Favorite habitats include open areas, disturbed sites and stream banks it likes full to part-sun and is drought tolerant.

Baby woodrose is found throughout the Caribbean, Mexico, Central America and South America. In fact, it's found in warmer places around the globe.

baby woodrose

in Hawaii, where it's native, baby woodrose has multiple uses in the traditional medicine cabinet. In various forms and combinations, it's used to relieve back pain, treat flesh wounds and broken bones and as a laxative. Mothers and infants chew the flowers as a strengthener. In other places, it's used as a sedative, a remedy for giddiness (we did not make that up), snake bites and in toxication. It's used as a wash to treat scabies and relieve itching. It's also used to treat urinary tract infections.
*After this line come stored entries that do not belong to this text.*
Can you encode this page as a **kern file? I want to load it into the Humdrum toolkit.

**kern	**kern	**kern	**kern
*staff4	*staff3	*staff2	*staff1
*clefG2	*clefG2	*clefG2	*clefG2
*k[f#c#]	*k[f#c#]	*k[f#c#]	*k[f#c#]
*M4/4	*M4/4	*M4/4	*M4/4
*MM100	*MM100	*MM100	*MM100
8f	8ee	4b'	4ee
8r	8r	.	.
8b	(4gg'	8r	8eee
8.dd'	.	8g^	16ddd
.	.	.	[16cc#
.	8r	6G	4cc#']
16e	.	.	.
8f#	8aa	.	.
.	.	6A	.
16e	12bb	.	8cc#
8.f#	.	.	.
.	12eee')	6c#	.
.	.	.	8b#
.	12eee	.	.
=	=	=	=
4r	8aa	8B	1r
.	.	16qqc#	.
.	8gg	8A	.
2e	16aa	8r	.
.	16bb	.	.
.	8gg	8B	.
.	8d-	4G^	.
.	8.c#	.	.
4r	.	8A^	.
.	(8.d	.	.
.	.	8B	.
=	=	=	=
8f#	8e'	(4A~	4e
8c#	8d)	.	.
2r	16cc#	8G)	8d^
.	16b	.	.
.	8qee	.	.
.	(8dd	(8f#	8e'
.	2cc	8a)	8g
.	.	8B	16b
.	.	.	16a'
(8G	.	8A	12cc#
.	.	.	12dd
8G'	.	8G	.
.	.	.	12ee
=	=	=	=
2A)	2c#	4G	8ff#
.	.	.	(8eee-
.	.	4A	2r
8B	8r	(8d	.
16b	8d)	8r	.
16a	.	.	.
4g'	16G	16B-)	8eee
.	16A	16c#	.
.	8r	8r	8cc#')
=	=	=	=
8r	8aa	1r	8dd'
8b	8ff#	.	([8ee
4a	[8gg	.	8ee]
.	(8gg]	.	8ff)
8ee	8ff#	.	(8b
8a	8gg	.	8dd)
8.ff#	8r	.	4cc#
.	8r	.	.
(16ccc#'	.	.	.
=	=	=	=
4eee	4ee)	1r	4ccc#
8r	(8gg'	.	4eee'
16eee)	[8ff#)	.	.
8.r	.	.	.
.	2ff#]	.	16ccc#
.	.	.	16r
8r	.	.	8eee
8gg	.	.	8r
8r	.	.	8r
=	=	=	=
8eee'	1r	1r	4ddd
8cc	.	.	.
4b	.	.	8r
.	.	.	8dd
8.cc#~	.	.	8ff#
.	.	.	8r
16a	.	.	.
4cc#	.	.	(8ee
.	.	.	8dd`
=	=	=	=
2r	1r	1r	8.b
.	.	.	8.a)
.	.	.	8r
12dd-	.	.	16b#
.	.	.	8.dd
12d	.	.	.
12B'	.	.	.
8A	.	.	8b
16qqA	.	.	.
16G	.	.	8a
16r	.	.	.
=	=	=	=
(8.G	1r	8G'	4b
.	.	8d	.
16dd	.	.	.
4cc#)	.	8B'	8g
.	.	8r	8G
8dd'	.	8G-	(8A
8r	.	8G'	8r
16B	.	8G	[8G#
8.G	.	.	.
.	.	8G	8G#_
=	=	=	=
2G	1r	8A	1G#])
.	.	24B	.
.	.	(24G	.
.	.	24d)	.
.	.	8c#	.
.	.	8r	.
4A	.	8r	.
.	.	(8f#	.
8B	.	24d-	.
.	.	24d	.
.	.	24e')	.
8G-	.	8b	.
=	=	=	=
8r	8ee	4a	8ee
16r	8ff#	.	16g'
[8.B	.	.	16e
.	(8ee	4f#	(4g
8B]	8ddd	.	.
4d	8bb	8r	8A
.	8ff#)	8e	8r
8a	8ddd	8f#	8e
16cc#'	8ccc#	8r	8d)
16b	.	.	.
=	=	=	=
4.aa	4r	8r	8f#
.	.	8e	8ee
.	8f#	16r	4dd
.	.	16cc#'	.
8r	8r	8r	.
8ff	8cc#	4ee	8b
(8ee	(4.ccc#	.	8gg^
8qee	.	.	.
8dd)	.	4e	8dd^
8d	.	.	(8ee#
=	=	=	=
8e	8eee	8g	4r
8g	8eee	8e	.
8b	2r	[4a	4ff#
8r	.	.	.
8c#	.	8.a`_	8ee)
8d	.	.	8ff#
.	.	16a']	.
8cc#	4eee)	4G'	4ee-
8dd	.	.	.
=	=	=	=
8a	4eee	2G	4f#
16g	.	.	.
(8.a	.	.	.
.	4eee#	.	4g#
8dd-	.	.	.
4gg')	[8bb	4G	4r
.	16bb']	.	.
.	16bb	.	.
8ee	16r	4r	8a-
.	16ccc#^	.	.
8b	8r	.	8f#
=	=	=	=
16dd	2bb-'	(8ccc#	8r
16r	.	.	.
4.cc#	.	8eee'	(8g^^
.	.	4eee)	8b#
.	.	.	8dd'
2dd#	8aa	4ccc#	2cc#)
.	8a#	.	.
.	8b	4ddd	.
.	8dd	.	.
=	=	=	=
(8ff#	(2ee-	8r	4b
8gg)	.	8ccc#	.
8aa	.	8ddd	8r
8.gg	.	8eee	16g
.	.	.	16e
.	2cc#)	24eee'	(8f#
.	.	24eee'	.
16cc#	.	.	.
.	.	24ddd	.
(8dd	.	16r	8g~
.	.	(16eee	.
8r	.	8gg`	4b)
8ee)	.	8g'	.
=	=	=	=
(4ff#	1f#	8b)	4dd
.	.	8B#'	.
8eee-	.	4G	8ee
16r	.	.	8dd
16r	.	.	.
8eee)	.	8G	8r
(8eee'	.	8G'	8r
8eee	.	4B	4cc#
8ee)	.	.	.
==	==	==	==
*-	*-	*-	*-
The leaves of baby woodrose manufacture a group of chemicals called cyanogenic glycosides, which are extremely toxic but also found in a variety of plants, including some that we eat (almonds and apricots to name just two. In small doses these chemicals can act as muscle relaxants.

Many naturalists, including the Institute for Regional Conservation, have classified baby woodrose as naturalized plant, a non-native that's made its way into the wilds of Florida. Others, including the USDA, have classified it as native. According to the University of Florida's Center for Aquatic and Invasive Plants, the late Daniel Austin, perhaps the state's best-known ethnobotanist changed his own opinion about whether the plant was native to the affirmative based on two factors: it's native everywhere within the Caribbean region and that two naturalists described finding the plant at two undisturbed sites in Florida during the 1770s.

Baby woodrose is also known as noyau vine, alamo vine and cutleaf morning glory. It is a member of Convolvulaceae, the morning glory family.